═════ Data to examine

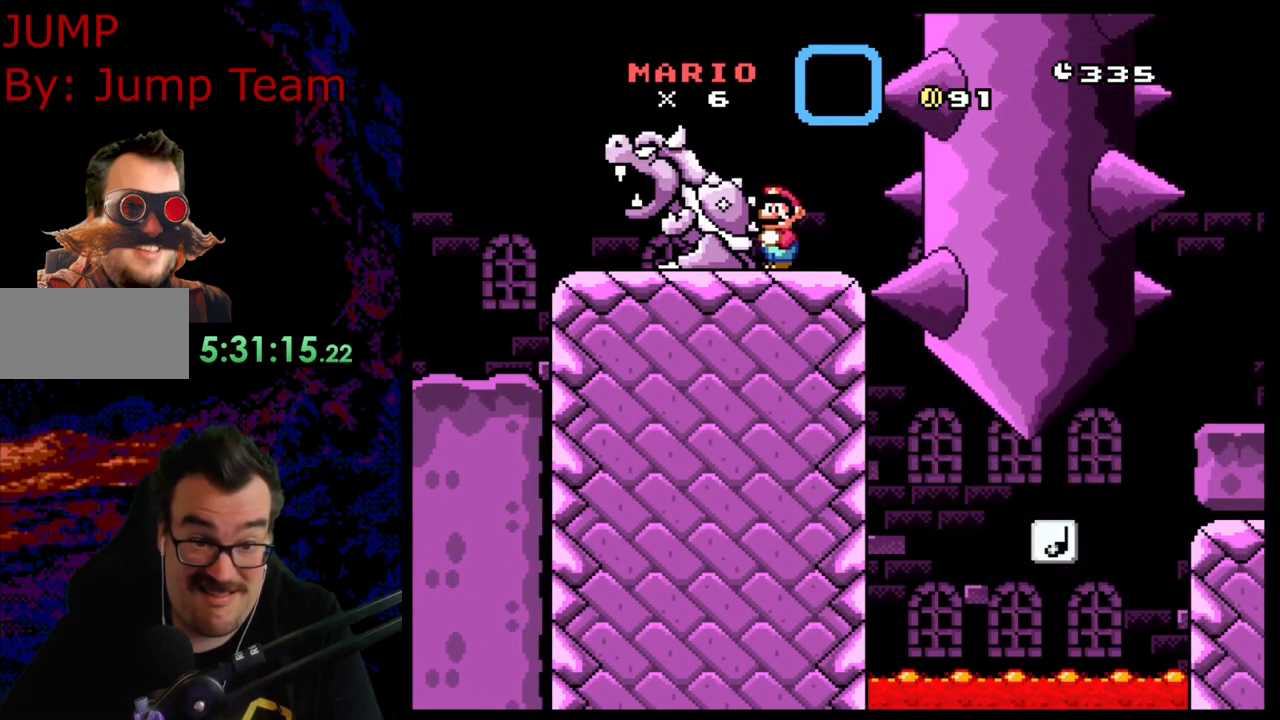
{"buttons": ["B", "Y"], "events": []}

══════════
═════ Data to examine

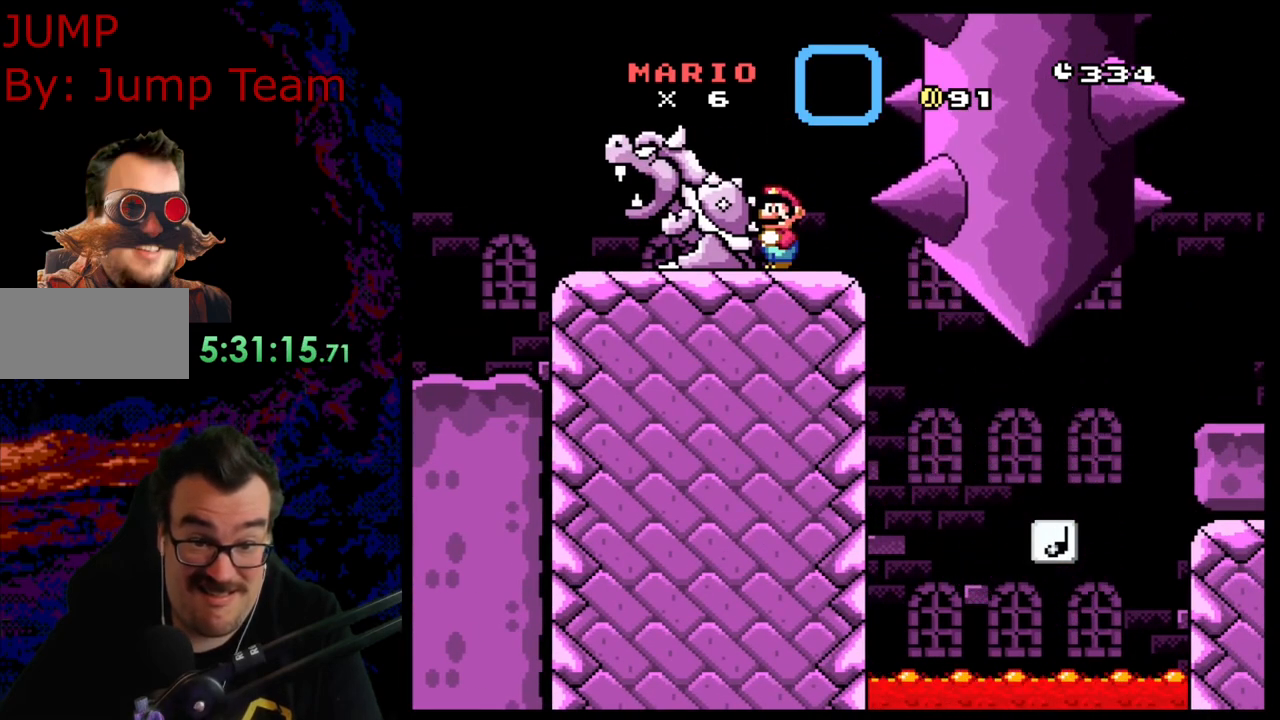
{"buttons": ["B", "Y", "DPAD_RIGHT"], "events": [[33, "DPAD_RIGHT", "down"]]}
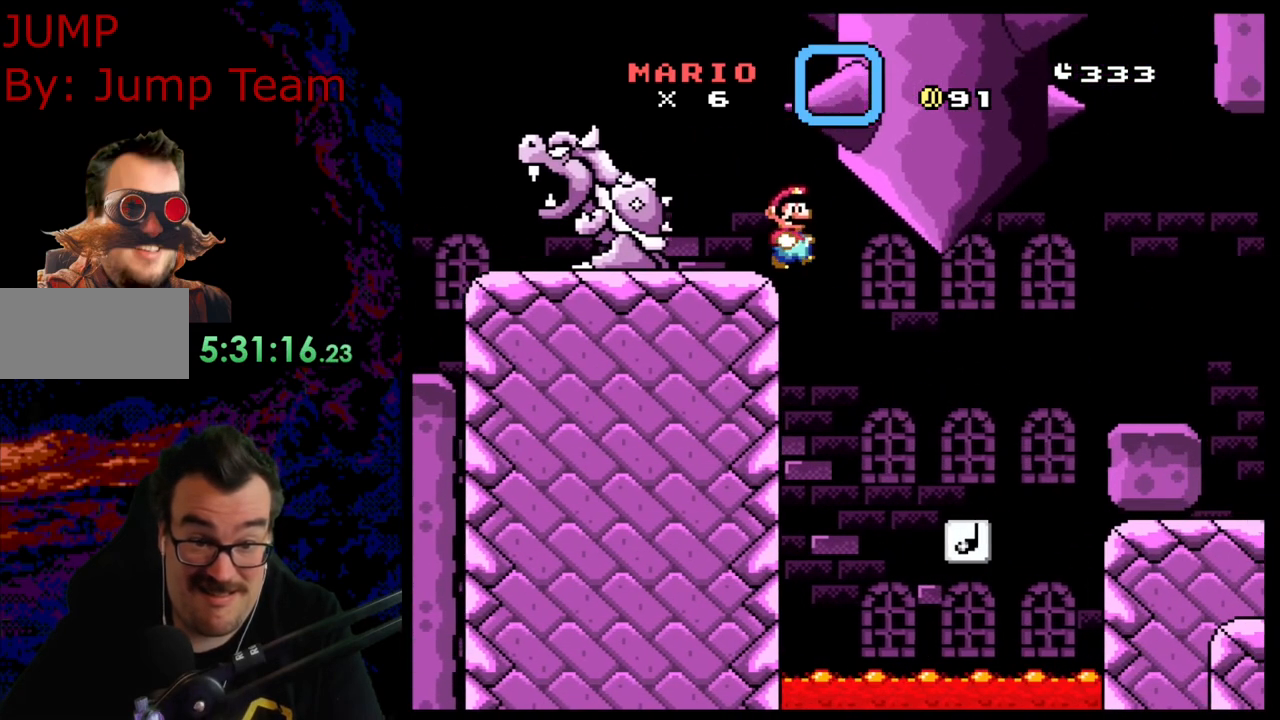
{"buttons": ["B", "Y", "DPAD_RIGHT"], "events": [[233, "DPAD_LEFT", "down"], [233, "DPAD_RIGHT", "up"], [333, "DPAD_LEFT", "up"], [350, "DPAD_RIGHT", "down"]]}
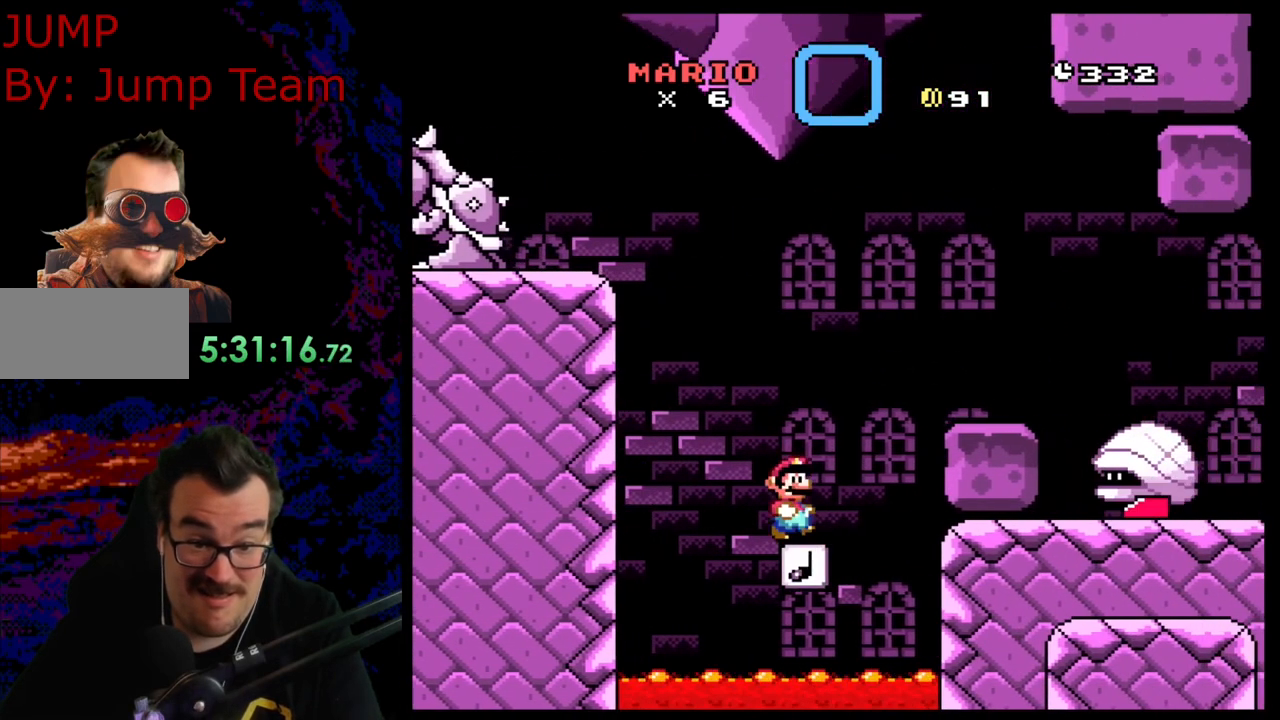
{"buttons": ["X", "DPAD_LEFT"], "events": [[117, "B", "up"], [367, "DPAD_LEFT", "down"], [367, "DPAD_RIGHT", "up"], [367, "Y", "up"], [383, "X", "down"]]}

══════════

Show the lines of the entries that include the string "down", copying each in full.

### The answer
{"buttons": ["B", "Y", "DPAD_RIGHT"], "events": [[33, "DPAD_RIGHT", "down"]]}
{"buttons": ["B", "Y", "DPAD_RIGHT"], "events": [[233, "DPAD_LEFT", "down"], [233, "DPAD_RIGHT", "up"], [333, "DPAD_LEFT", "up"], [350, "DPAD_RIGHT", "down"]]}
{"buttons": ["X", "DPAD_LEFT"], "events": [[117, "B", "up"], [367, "DPAD_LEFT", "down"], [367, "DPAD_RIGHT", "up"], [367, "Y", "up"], [383, "X", "down"]]}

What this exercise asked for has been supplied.